読み物
ふつうの 少し先の 風景 ③


一問一答|“自分が竹細工を続けることで手仕事の種を蒔く”
出展作家さんのことを少しでも知って頂きたいという思いのもと、この度もご紹介記事を上げております!
今回はいつもと趣向を変え、スタンダードに一問一答形式にしてみました。
どきどきしながら質問をお送りし、そして戻ってきた回答にまたどきどきしながらまずは店主の私が読むというもしかしたら一番自分が楽しかったかもしれないとはたと思ったりもしましたが。
シンプルな形式ですが作家さんのふだんの表情や過ごし方、考え方などもちらりと覗くことができて興味深いものになりました。
一問一答形式、そして末尾には店主の私が思い浮かんだ小文というスタイルになっています。
質問1 制作をする上でもしくは日々暮らす中で大事にしている本あるいは映画はありますか?もしくは仕事をしている時によくかける音楽などはありますか?

____________________

_やること_
1/ 竹細工の作家への一問一答の記事で、質問1が何について尋ねているかをすべて書き出す。
2/ 竹細工の作家への一問一答の記事を、質問1の続きから書き進める。

_データの内容_

____________________

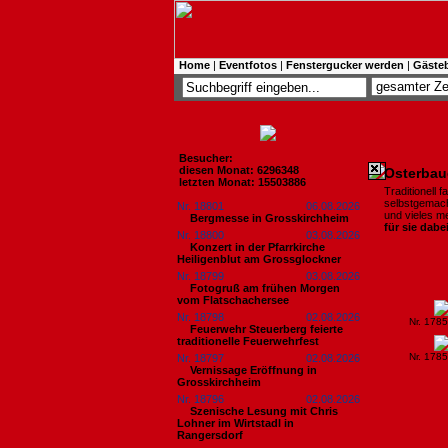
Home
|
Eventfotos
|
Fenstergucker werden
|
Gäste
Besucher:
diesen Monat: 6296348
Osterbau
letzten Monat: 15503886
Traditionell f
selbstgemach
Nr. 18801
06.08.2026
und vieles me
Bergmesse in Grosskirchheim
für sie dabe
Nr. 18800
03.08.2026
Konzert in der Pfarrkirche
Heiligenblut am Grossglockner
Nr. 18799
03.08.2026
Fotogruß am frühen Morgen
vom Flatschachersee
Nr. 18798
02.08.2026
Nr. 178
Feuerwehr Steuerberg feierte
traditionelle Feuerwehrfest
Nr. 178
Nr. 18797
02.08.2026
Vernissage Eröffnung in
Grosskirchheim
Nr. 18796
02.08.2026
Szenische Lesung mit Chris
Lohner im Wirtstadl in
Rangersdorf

____________________

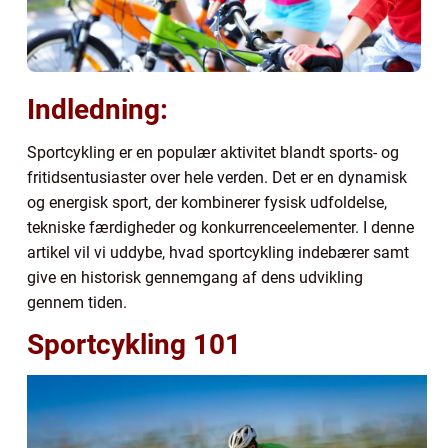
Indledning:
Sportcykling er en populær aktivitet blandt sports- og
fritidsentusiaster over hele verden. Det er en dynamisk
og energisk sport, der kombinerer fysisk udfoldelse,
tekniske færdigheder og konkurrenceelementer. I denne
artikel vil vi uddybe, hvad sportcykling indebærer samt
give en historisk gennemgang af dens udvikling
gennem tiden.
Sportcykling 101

____________________

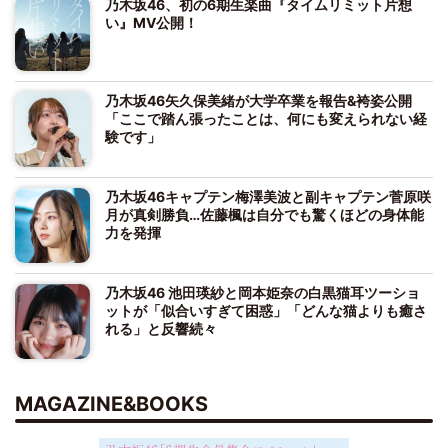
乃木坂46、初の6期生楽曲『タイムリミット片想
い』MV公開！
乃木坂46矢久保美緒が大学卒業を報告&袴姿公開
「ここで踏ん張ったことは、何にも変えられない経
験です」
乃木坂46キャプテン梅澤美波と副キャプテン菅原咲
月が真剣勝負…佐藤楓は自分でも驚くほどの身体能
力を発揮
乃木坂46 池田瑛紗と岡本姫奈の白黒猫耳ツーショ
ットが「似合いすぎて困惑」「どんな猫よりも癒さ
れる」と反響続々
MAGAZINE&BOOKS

____________________

_課題ごとの結果_
1/ 本、映画、音楽

2/
橋本 ―以前はよくラジオを聴いていたのですが、最近はSpotifyのpodcastで美術手帖や英会話を聴きながら作業をしています。
(※高校時代はカナダのバンクーバーに留学し、ロンドンにも一ヶ月居住経験ありという橋本さん。英語は全然というものの本当はけっこう話せるのでは…)
質問2 座右の銘や好きな言葉、大切にしている言葉があったら教えてください。
橋本 ―大切にしている言葉はローマの詩人ルクレティウスの「Ex nihilo nihil fit.(Nothing comes from nothing.)」
「無から生じるものはない。」という言葉です。
微力ながら自分が竹細工を続けることで、手仕事の種を蒔き、少しでも共感して下さる方が増えればと願っています。
質問3 手仕事のもので大事にしているもの、使っているもの、(所持していないけれど)記憶に残っているもの、いずれか教えてください。
橋本 ―竹の先生から譲り受けたすず竹用の道具。
10年以上前に先生のお母さんが使っていた道具を譲っていただきました。
道具を作る職人さんも少なくなっているのでとても貴重で大切にしています。
質問4 今回制作されている中で、特に力を入れている作品、ご覧になってほしい作品について教えてください。
橋本 ―一つひとつに思い入れがあるので特に力を入れた商品はありませんが、二段の蓋物は自分で考えた形となります。
お花見用のお弁当箱や大切なものを入れていただくにも最適です。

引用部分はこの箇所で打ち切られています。